There is this undeniable feeling when watching Double Jeopardy that the only reason it exists is because some writer or writers discovered the legal oddity at the center of the movie and sat down to have a big “what if…” writing session. This isn’t a condemnation in itself. The problem is that the movie doesn’t really expand beyond that initial idea in any meaningful way. There is this way that you can commit murder and not be found guilty, isn’t that clever!? And just in case that legal quirk isn’t a big enough part of the story, let’s have half the main cast be ex-lawyers, in new careers, so that no one misses out on the nuance of the situation moment to moment in the film.
The movie also tries to make something out of the wealth, power, and charisma of the sociopathic husband character, always living in a nice house and having a high paying job everywhere he goes, but given that after each jump he has to reinvent himself, with a new identity with no previous work history, it doesn’t make sense for him to always find himself in these positions. The first flight to San Francisco works, to some extent, in that he could be falling back on off-shored money that had been set aside while he was defrauding his failing Seattle based business, but after that… where does the money come from? They make a whole point of setting up how the life insurance money will go to the son, but it is placed in a trust. For a movie obsessed with the law, they ought to know that the whole point of a trust is that the money can’t be touched until the named recipient reaches a certain age, which makes this as a source of capital not work on three levels: the kid is too young to cash in, the kid keeps changing his name whenever they move so his identity doesn’t match the trust documents, and the amount of money in the trust (a specific value established by dialogue in the movie) simply isn’t enough to live a millionaire lifestyle in three different states over the span of six years.
The movie plays similarly fast and loose with certain character choices so as to keep the train of Libby, the protagonist’s, vengeance from coming off the rails. When Libby gets caught breaking into the school, why is she taken back to the halfway house instead of directly to jail, and by extension why is she escorted by only her parole officer and not a larger police contingent? Why does only one person in law enforcement seem to care that a convicted murderer has violated parole, skipped state, and is leaving a trail of wrecked cars and damaged property in her wake? Why does the villain bury Libby alive and leave her to die when he had every opportunity to just kill her quietly then and there, and then bury her body in the same spot, leaving no room for chance? It is heavily implied he has killed before, why is this time any different?
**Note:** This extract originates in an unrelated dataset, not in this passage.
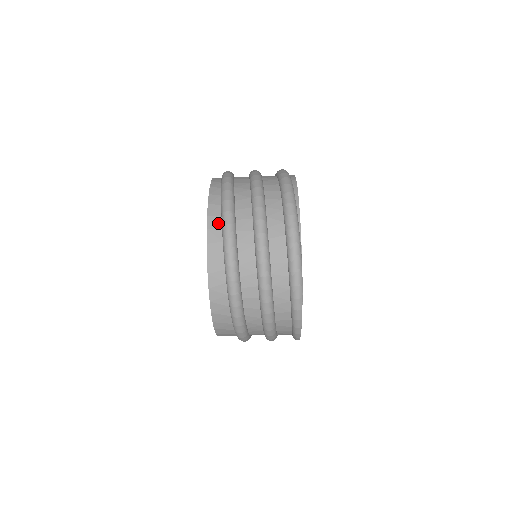
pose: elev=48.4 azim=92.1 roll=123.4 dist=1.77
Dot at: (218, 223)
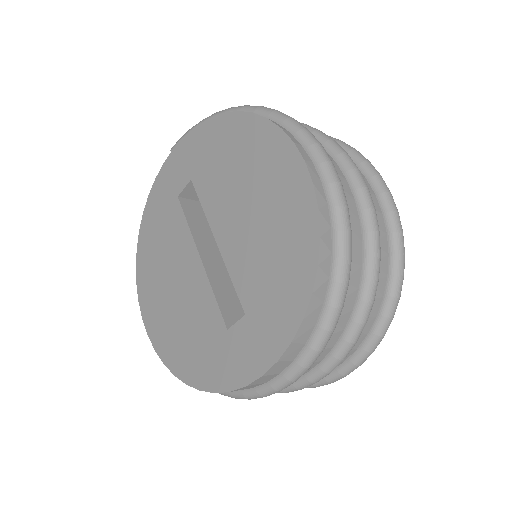
Dot at: (282, 369)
It is this kind of logical inconsistency that made me struggle. It would maybe have been less of an issue if those elements weren’t put so front and center in the story. The husband’s wealth becomes a focal point of the second act and the beginning of the third. For example, the buying and selling of specific, extremely expensive and rare art pieces is a major aspect of Libby’s hunt. Libby’s evasion of her parole officer is placed as the main cat and mouse game, far more than her and her intended murder target, which puts him and his subplot into the spotlight. In short, it gets hard to ignore the ways in which the story focuses more on what is expedient for the emotion and action of any given scene, rather than what makes for logical and grounded plot and characters.
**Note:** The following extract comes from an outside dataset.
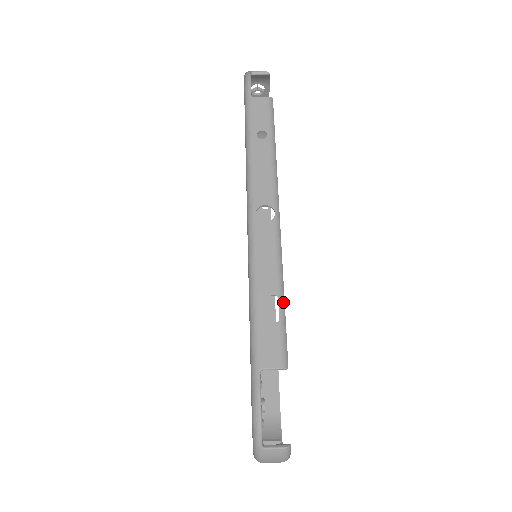
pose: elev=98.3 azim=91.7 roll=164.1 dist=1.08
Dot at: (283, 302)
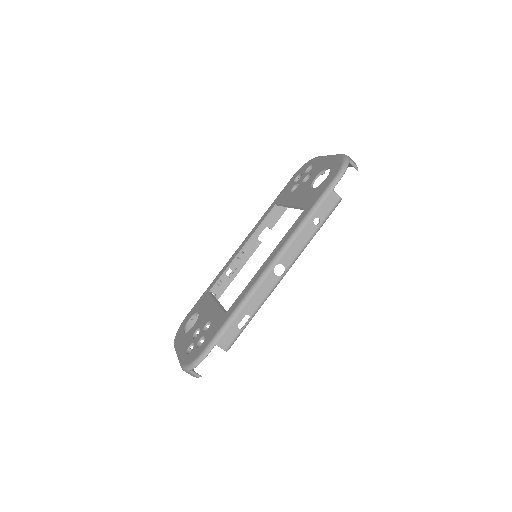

That being said, those expedient emotional beats and action moments do land. They are not lacking in familiar cinematic language and story tropes. Like many action films of the same decade, Double Jeopardy is working from such a well understood and refined set of principles that even though it can border on formulaic in its construction, and its directing is best described as journeyman, the drama, the mystery, and even the action are all quite thrilling. It does what you’d expect of a film of that genre from that era. Nothing more, nothing less. Do I wish the characters were more fleshed out and interesting? Of course. Do I wish there was more to the cat and mouse games of both the parole officer, the wife, and her target? Absolutely. But not every movie can have a cast of characters as compelling and villainous as Silence of the Lambs, let alone the career defining performances of Jodie Foster and Anthony Hopkins to embody those characters. Double Jeopardy is a passably fair thriller that isn’t going to set anyone’s world on fire but for all but the strictest cinephiles and thriller aficionados, will deliver a few hours of forgettable entertainment despite its weak script.
Would Recommend: If any thriller is a good thriller.
Would Not Recommend: If Kubrick or Hitchcock levels of attention to detail are required for a film to feel “real.”